In the next moment he had cast off his own cloaking glamour. All around him the misty guardians were taking on Daemonkind forms, and Keren saw him raise his blazing staff on high before she turned and fled down the steps. Moments later, a great flash of light from behind sent her own shadow flickering ahead of her but then it was gone as a mass of voices roared with pain and anger. The terrible cacophony reverberated up and down the shaft but Keren still hurried downwards, careful of her footing, determined not to pause or look back.
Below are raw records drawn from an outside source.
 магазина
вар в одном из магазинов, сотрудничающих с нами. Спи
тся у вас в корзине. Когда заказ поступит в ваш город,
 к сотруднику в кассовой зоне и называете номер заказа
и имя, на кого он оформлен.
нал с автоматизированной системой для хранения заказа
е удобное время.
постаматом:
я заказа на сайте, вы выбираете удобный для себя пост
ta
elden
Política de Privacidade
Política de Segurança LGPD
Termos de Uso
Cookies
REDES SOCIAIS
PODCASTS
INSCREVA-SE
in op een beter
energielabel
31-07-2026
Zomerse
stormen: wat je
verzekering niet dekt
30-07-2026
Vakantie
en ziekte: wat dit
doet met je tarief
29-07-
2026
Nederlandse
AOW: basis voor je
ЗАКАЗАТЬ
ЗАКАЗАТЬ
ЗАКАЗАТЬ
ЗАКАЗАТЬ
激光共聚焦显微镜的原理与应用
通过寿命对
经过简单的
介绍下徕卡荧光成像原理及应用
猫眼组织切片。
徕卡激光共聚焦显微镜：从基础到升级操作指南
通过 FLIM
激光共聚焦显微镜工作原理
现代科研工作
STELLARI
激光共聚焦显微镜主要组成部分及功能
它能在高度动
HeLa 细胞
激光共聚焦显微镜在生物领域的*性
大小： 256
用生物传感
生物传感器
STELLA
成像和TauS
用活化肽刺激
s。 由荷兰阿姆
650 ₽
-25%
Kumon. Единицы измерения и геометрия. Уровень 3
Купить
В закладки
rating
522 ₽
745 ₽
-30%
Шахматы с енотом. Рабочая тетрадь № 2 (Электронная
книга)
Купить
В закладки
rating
The cold air chilled her chest, and her legs and feet were aching and trembling when she reached the bottom. There were still sounds of fighting far above her, diminished by distance, but before her now was a huge, gloomy hall of pillars whose floor was the sole source of light, a meagre grey radiance like corroded silver. Not knowing what perils lurked here, she stole through the vast hall, flitting from column to column beneath impenetrable shadows.
The Staff of the Void sat upon a waist-high pillar of light atop a wide dais that lay at the focus of the great chamber. Curved, shallow steps led up to it and as she reached the uppermost of them, the sound of beating wings made her whirl, sword at the ready. Then she relaxed a little on seeing that it was Orgraaleshenoth who was carrying the bloody form of Rakrotherangisal in his arms.
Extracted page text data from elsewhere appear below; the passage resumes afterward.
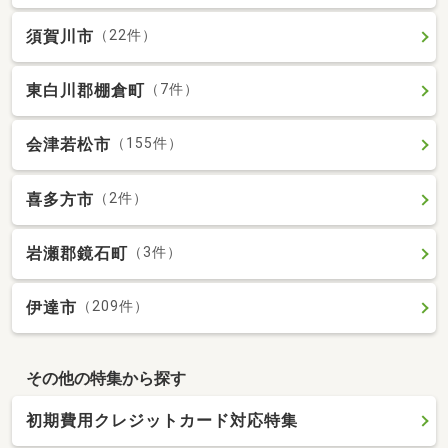
須賀川市
（22件）
東白川郡棚倉町
（7件）
会津若松市
（155件）
喜多方市
（2件）
岩瀬郡鏡石町
（3件）
伊達市
（209件）
その他の特集から探す
初期費用クレジットカード対応特集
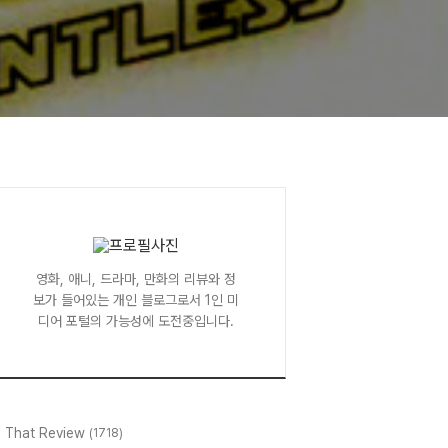
영화, 애니, 드라마, 만화의 리뷰와 정
보가 들어있는 개인 블로그로서 1인 미
디어 포털의 가능성에 도전중입니다.
l That Review
(1718)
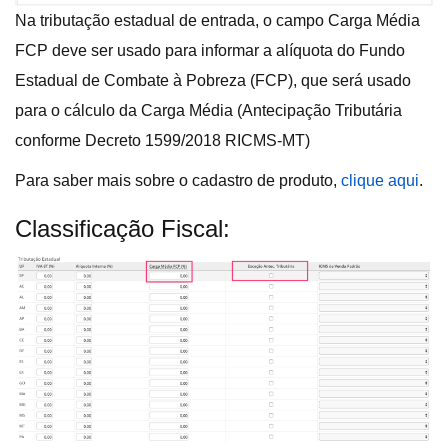
Na tributação estadual de entrada, o campo Carga Média
FCP deve ser usado para informar a alíquota do Fundo
Estadual de Combate à Pobreza (FCP), que será usado
para o cálculo da Carga Média (Antecipação Tributária
conforme Decreto 1599/2018 RICMS-MT)
Para saber mais sobre o cadastro de produto,
clique aqui
.
Classificação Fiscal:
The Daemonkind staggered when he landed near Keren, and fell to his knees as he made to place his companion on the steps. Keren rushed over and immediately saw the ghastly nature of Rakratherangisal's wounds, gashes welling with black blood, gouges exposing bones and organs.
"My death is upon me, Prince Orgraaleshenoth," the younger Daemonkind said. "Have we triumphed or failed?"
"You have done more for the Israganthir this day, brother," Orgraaleshenoth said, "than centuries of service to the Grey Lord." He turned to Keren. "Get me the Staff - quickly!"
She jumped to her feet, dashed up to the white pillar and lifted the Staff of the Void. Warm to the touch, it looked to be made of translucent marble shot through with blue veins, and was heeled with silver and gold bands while its head was a simple orb of some dull black stone. Swiftly she returned to Orgraaleshenoth with the Staff held out… but it was too late.
Orgraaleshenoth's great hulking form was still as he bowed his head. Keren then began to notice that he too was badly wounded but could say nothing.
"Enemies draw near," the Daemonkind said. "We cannot stay here.”
Even as he spoke, she heard sounds of battle coming from the far end of the hall.